TASK TO CARRY OUT
Transcribe, with complete accuracy, all of the entries below except for the pictures.

[Hardware project source files]
· · · ·
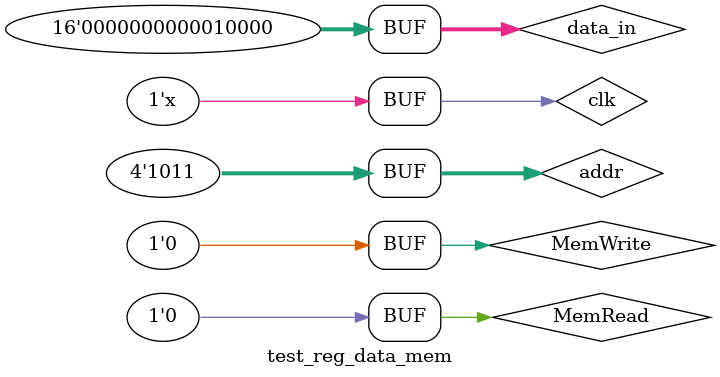
<source format=v>
`timescale 1ns / 1ps


module test_reg_data_mem;

	// Inputs
	reg [3:0] addr;
	reg [15:0] data_in;
	reg MemWrite;
	reg MemRead;
	reg clk;

	// Outputs
	wire [15:0] data_out;

	// Instantiate the Unit Under Test (UUT)
	reg_data_mem uut (
		.data_out(data_out), 
		.addr(addr), 
		.data_in(data_in), 
		.MemWrite(MemWrite), 
		.MemRead(MemRead), 
		.clk(clk)
	);
	
	always
		#1 clk=~clk;

	initial begin
		// Initialize Inputs
		addr = 0;
		data_in = 1;
		MemWrite = 0;
		MemRead = 0;
		clk = 0;

		// Wait 100 ns for global reset to finish
		#100;
        
		// Add stimulus here
		
//populate all registers
		MemWrite=1;
		#2 addr=1; data_in=2;
		#2 addr=2; data_in=3;
		#2 addr=3; data_in=4;
		#2 addr=4; data_in=5;
		#2 addr=5; data_in=6;
		#2 addr=6; data_in=7;
		#2 addr=7; data_in=8;
		#2 addr=8; data_in=9;
		#2 addr=9; data_in=10;
		#2 addr=10; data_in=11;
		#2 addr=11; data_in=12;
		#2 addr=12; data_in=13;
		#2 addr=13; data_in=14;
		#2 addr=14; data_in=15;
		#2 addr=15; data_in=16; 
		#2 MemWrite=0;
	
//test data output with MemRead=1;
		#2 MemRead=1; addr=5;
		#2 addr=3;
		#2 addr=11;
		#2 MemRead=0;
		
	end
      
endmodule


</source>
· · · ·
TASK SOLUTION
<source format=v>
`timescale 1ns / 1ps


module test_reg_data_mem;

	// Inputs
	reg [3:0] addr;
	reg [15:0] data_in;
	reg MemWrite;
	reg MemRead;
	reg clk;

	// Outputs
	wire [15:0] data_out;

	// Instantiate the Unit Under Test (UUT)
	reg_data_mem uut (
		.data_out(data_out), 
		.addr(addr), 
		.data_in(data_in), 
		.MemWrite(MemWrite), 
		.MemRead(MemRead), 
		.clk(clk)
	);
	
	always
		#1 clk=~clk;

	initial begin
		// Initialize Inputs
		addr = 0;
		data_in = 1;
		MemWrite = 0;
		MemRead = 0;
		clk = 0;

		// Wait 100 ns for global reset to finish
		#100;
        
		// Add stimulus here
		
//populate all registers
		MemWrite=1;
		#2 addr=1; data_in=2;
		#2 addr=2; data_in=3;
		#2 addr=3; data_in=4;
		#2 addr=4; data_in=5;
		#2 addr=5; data_in=6;
		#2 addr=6; data_in=7;
		#2 addr=7; data_in=8;
		#2 addr=8; data_in=9;
		#2 addr=9; data_in=10;
		#2 addr=10; data_in=11;
		#2 addr=11; data_in=12;
		#2 addr=12; data_in=13;
		#2 addr=13; data_in=14;
		#2 addr=14; data_in=15;
		#2 addr=15; data_in=16; 
		#2 MemWrite=0;
	
//test data output with MemRead=1;
		#2 MemRead=1; addr=5;
		#2 addr=3;
		#2 addr=11;
		#2 MemRead=0;
		
	end
      
endmodule


</source>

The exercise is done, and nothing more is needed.